“icare takes its compliance obligations seriously and encourages its people to report any misconduct or wrongdoing and has processes and policies in place to support this.”
This was the assertion made by Insurance and Care NSW (icare) after multiple reports cited whistleblower Chris McCann – who worked as senior compliance officer at icare from 2016 until his departure about two years later, after allegedly being subjected to homophobic bullying – as having been supposedly blocked numerous times when he tried to raise issues of compliance.
In a statement sent to Insurance Business, icare noted: “Our staff complete mandatory training courses that cover code of conduct and ethics, and fraud and corruption awareness which includes reporting wrongdoing. Disclosures can also be made under the Public Interest Disclosure Act.”

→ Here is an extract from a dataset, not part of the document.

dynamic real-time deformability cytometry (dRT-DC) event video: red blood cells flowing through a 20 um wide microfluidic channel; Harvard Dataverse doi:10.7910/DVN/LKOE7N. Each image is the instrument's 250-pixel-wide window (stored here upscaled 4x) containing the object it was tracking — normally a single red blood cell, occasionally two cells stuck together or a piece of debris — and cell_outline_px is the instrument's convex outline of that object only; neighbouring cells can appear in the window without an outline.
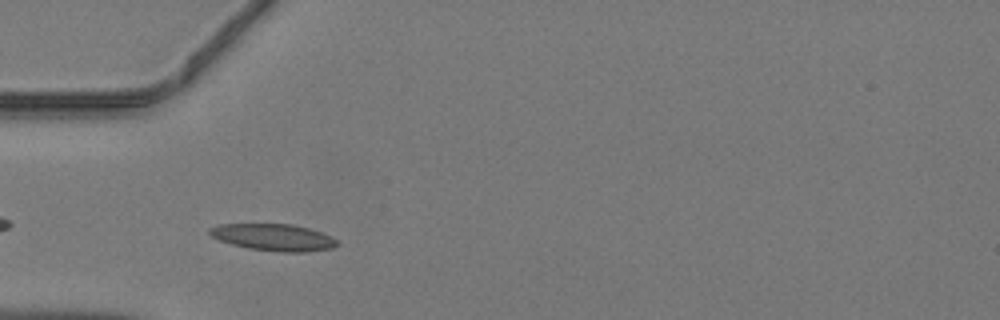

The workers’ compensation insurer went on to say that the issues raised by McCann, including those surrounding his personal employment circumstances, were thoroughly probed at the time. According to icare, matters that were referred to the Independent Commission Against Corruption did not lead to further investigation.
“icare is committed to creating an inclusive workplace that reflects the community we serve,” declared the embattled organisation, officials of which attended a Parliamentary hearing on August 24.
“icare has run a whole person programme internally for a number of years, based on the premise that when people bring their whole selves to work, feel valued, respected, and have a sense of belonging, our work is more innovative, our approaches are more flexible, and we are responsive to the needs of our diverse customers.”
The insurer added that it is “proudly committed” to several diversity events each year, including two dedicated to LGBTQI.
Meanwhile, as previously reported by Insurance Business, icare board member David Plumb was among those in attendance during Monday’s hearing for the ongoing 2020 review of the state’s workers’ compensation scheme.
As of this writing, the official transcript hasn’t been released by the Parliament of New South Wales, but Plumb was quoted by an ABC News report as telling the inquiry that the spouse of ex-icare CEO and managing director John Nagle was paid more than $800,000 over a three-year period as part of a tender-less contract to train staff.
Insurance Business has reached out to icare for comment on the issue surrounding Mrs Nagle, whose husband resigned earlier this month. Don Ferguson took over as interim CEO and managing director.